En outre, l'Inde n'est pas incluse dans les normes de l'OMS pour les organismes nationaux qui réglementent les médicaments, alors qu'elle l'est pour les vaccins.
"Cela peut entraîner un contrôle réglementaire incohérent des activités de fabrication de produits pharmaceutiques", déclare Leena Menghaney, une responsable de Médecins sans frontières (MSF) en Asie du Sud.

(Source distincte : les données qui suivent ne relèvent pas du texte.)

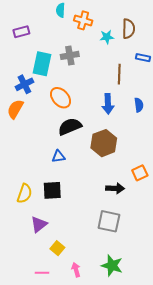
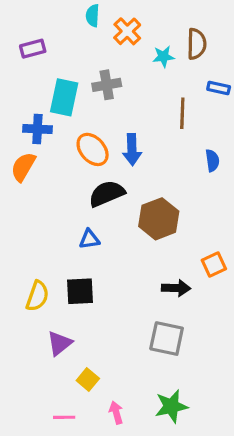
orange cross: (83, 20) -> (127, 31), turned 30
blue cross: (24, 84) -> (37, 129), turned 30
blue arrow: (108, 104) -> (132, 149), moved
green star: (112, 266) -> (171, 406), turned -30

La Gambie aurait-elle dû faire le test ?
Le ministère de la Santé à Delhi a ouvert une enquête, mais il affirme que "la pratique habituelle veut que le pays importateur teste ces produits importés... et s'assure de leur qualité".Mais le directeur exécutif de l'Agence de contrôle des médicaments de Gambie, Markieu Janneh Kaira, affirme que les contrôles portent en priorité sur les médicaments antipaludéens, les antibiotiques et les analgésiques, plutôt que sur le sirop contre la toux.
BBC News a contacté l'agence pour obtenir des précisions, mais aucune réponse ne lui a été donnée.
Le président de la Gambie, Adama Barrow, a déclaré qu'il "ferait toute la lumière" sur les causes de cette tragédie et a annoncé la création d'un "laboratoire national de contrôle de la qualité des médicaments et de la sécurité alimentaire".
La Gambie "établira des garanties pour éliminer l'importation de médicaments de qualité inférieure", a-t-il ajouté.
MSF souhaite que les pays disposant d'une capacité de test suffisante puissent aider les pays à faible revenu comme la Gambie.
"Il ne s'agit pas uniquement de la responsabilité des pays importateurs", précise Mme Menghaney.
Au Nigeria, l'Agence nationale pour l'administration et le contrôle des aliments et des médicaments demande désormais que tous les produits pharmaceutiques importés soient contrôlés par des agents agréés avant d'entrer dans le pays.